Entrei no elevador: lá dentro já estavam dois homens, uma mãe com o filho e uma mulher de cerca de cinquenta anos. As portas estavam quase a fechar-se, mas o elevador não se mexeu. No ecrã surgiu o aviso: «Excesso de peso. Um passageiro deve sair».

Todos se viraram imediatamente para mim. Ninguém disse nada de forma direta, mas os olhares falavam por si: «És gorda – sai».

— «Senhora, pode sair?
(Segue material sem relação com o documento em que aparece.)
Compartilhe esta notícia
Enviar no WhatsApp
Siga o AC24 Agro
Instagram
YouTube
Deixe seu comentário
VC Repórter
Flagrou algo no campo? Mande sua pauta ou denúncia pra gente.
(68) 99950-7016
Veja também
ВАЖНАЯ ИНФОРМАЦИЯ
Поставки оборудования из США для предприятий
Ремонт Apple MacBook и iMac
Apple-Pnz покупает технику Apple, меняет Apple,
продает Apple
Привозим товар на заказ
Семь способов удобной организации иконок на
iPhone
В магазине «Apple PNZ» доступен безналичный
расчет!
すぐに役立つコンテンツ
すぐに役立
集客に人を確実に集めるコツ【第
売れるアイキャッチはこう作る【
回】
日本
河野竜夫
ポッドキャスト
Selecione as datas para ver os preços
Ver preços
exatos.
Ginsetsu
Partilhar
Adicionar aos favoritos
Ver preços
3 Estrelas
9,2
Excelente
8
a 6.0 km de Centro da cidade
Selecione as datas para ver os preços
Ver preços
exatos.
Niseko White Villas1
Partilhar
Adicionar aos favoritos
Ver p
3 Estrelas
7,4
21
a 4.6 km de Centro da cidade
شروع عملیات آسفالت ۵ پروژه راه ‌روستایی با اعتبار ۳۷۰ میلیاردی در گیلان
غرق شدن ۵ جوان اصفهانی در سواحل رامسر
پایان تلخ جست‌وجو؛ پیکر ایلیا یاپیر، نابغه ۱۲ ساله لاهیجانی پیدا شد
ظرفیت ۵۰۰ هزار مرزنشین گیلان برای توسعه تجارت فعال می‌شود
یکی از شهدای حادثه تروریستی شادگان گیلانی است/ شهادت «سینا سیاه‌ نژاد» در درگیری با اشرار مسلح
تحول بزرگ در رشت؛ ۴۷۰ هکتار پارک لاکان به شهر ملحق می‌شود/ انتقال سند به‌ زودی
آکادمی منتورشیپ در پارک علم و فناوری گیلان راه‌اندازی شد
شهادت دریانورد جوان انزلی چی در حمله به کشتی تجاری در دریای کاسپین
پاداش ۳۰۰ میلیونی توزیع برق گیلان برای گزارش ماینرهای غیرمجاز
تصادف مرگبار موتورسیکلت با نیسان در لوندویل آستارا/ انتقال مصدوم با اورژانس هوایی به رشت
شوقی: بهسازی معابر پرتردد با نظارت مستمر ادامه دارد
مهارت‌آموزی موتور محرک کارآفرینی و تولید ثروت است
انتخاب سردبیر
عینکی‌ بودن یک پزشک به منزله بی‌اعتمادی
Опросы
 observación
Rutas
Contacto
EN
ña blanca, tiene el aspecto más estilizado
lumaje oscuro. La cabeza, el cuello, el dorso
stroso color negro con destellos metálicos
Estamos atrasados», disse a mulher mais velha.

— «Não sou senhora, tenho apenas dezenove anos», respondi.

— «Oh, meu Deus, nessa idade já se deixar assim… Menina, saia, é por sua causa que há excesso de peso.»

— «Estou com pressa, não posso sair», respondi contida.

Então os homens intervieram:

— «Mas não vês que estamos à espera? Sai logo!»

— «Sobe pelas escadas, vai ser mais saudável para ti.»

A minha paciência esgotou-se. E então fiz algo que nem eu esperava de mim mesma. 😢😲
Conto a minha história no primeiro comentário – e vocês, já passaram por algo parecido? 👇👇

Suspirei e carreguei no botão «abrir portas».

— «Está bem, eu saio», disse, dando um passo para o lado.

Mas, para surpresa de todos, o elevador continuou sem se mover. Olhei para eles e comecei a rir:

— «Ah, já percebi, entre vocês também há outros gordos. Então, quem vai sair agora? Talvez a senhora, avó?»

— «Não sou avó, tenho apenas quarenta e cinco anos», respondeu secamente a mulher.

— «Eu não diria isso. Parece mais velha. Vá lá, saia finalmente, com o seu peso a mais está a atrasar as pessoas.»

A mulher bufou e saiu do elevador. Mas de novo – silêncio. As portas fecharam-se e o elevador não se moveu.

Eu já ria alto, não conseguia parar. Um a um, começaram a sair, pensando que esse era o problema. Mas o elevador continuava sem funcionar.

E só depois se descobriu que afinal o problema não era comigo. O velho elevador já apresentava falhas há muito tempo e, desta vez, simplesmente recusou-se a andar.

E eu fiquei no corredor a rir tanto que, provavelmente, os ouvidos deles até ferviam.